To an invader this panhandle would be a prize. Once established in the vast network of its mainland and island harbors he would be hard to dislodge, and its climate would be an advantage. Warmed by the Japan Current, the panhandle has a milder winter climate than New York City or Washington, D. C., is an ideal natural base for naval operations. To airplane pilots its No. 1 winter grief is fog, but fog is no grief that good instruments and smart weather flying cannot cure.

In the panhandle both the U. S. Army and Navy are busy. A few weeks ago 400 CCC boys, directed by Army technical experts, landed at Metlakatla, promptly set to work clearing and draining Annette Island's swampy seaward front for an Army flying field. Impressed by the urgency of Alaskan defense, the thrifty Indians of Metlakatla had readily voted permission for the Air Corps to build a field on their reservation, are now hosts to more white men than most of them have ever seen at one time. Farther north at Sitka a naval air base is already building, will eventually be home for submarines, as well as aircraft. Planned by the U. S. at Juneau and Ketchikan are other bases hard by Pan American flying fields.

North of the panhandle the mountains reach their cloud-piercing apex in Mt. McKinley, highest (20,300 ft.) peak in North America. The range swings southwest to form the Aleutians, where much of it is submerged and active volcanoes still spit fire & brimstone.

To the U. S. Navy has gone the job of building defenses in Alaska's island chain. On Kodiak Island (2,795 miles directly north of Hawaii) its $12,730,000 sea and air base is already under construction, will be completed within two years. A newer establishment is at Dutch Harbor (Un-alaska), where Navy building is going on in secret, with the area restricted from visitors. And far out in the Pacific, 1,242 miles west of Kodiak, is the Navy's outmost listening post, Kiska Island, which can be used as an advance base for U. S. Navy operations.

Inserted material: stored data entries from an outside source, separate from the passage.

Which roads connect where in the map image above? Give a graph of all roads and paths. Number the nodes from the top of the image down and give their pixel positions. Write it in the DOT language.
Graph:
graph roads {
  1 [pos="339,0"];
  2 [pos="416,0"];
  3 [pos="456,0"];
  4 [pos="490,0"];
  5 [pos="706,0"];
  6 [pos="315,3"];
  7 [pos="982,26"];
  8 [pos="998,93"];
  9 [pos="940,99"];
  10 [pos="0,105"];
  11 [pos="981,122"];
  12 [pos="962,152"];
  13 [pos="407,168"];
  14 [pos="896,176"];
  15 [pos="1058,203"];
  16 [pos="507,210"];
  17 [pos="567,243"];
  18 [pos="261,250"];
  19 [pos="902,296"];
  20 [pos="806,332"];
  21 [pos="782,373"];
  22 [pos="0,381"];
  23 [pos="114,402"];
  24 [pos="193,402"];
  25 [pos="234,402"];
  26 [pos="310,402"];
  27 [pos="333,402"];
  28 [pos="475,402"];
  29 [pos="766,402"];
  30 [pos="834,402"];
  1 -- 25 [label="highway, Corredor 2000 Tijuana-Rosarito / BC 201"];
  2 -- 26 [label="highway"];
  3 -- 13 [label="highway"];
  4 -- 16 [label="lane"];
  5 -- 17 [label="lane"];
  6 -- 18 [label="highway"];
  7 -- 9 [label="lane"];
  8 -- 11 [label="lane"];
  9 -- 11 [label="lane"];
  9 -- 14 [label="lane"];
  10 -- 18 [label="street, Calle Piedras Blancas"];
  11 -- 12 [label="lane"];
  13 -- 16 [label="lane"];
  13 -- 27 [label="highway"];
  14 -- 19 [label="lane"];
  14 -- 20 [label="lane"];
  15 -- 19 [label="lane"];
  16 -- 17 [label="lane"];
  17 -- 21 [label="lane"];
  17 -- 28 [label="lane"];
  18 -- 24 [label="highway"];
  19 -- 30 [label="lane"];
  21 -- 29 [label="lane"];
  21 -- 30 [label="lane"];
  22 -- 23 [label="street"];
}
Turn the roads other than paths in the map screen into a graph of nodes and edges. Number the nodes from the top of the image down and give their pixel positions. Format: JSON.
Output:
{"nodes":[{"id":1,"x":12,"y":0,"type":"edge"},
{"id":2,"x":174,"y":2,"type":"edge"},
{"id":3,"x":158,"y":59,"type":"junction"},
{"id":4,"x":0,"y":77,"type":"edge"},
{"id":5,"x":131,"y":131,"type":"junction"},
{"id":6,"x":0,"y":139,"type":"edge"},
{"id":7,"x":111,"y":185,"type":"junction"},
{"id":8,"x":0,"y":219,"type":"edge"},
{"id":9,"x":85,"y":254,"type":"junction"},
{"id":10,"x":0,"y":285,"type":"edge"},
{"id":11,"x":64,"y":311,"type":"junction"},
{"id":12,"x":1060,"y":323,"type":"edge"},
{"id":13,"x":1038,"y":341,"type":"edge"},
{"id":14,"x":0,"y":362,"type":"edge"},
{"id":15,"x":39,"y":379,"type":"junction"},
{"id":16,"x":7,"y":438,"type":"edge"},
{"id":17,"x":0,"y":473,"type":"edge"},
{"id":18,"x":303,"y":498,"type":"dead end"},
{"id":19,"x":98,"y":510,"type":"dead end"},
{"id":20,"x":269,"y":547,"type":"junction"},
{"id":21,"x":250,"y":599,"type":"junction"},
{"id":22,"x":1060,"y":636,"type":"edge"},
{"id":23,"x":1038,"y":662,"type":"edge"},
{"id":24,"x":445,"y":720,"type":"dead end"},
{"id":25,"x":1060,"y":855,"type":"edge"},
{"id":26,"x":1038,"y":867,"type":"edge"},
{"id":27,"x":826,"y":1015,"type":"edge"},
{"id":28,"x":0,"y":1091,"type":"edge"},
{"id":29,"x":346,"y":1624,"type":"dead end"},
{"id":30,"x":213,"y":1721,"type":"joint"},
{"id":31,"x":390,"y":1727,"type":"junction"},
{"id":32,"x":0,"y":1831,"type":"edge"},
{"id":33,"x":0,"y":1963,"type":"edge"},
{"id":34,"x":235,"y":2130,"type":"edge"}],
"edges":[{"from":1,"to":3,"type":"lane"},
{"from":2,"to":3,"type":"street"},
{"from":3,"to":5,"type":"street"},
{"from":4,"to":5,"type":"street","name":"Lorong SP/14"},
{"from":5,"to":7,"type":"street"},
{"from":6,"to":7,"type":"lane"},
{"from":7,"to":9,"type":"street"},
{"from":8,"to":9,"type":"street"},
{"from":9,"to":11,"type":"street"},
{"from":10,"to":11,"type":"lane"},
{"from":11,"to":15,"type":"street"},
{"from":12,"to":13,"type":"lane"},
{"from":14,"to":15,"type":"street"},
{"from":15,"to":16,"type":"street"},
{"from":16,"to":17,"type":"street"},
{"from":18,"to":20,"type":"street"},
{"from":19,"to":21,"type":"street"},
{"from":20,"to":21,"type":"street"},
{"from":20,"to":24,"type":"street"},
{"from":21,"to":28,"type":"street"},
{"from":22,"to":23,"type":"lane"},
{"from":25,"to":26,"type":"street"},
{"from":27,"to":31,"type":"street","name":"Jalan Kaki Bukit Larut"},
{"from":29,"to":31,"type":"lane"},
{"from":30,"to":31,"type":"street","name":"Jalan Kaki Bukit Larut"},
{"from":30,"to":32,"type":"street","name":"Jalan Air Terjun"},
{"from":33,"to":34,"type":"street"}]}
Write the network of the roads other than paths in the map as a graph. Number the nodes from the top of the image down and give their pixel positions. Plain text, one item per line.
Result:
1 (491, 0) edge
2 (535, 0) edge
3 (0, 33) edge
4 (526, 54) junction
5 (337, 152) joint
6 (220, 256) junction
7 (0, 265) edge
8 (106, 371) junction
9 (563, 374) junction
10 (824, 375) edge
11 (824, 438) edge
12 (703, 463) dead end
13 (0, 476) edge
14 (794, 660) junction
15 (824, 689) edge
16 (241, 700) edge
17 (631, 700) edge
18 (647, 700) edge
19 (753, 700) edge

Alaska's mainland belongs to the Army. Across the international date line lie Russian bases, and many a sourdough airplane pilot has long observed that Alaska's western beaches, stretching northward from Nome across the shortest sea gap from Asia, are big enough and smooth enough for the landing of any bombers or troop transports now flying. North of the Aleutians—beyond which the southern limit of drift ice (shown by ice cakes on the map) does not extend— Alaska's nine-month winter is bitter cold.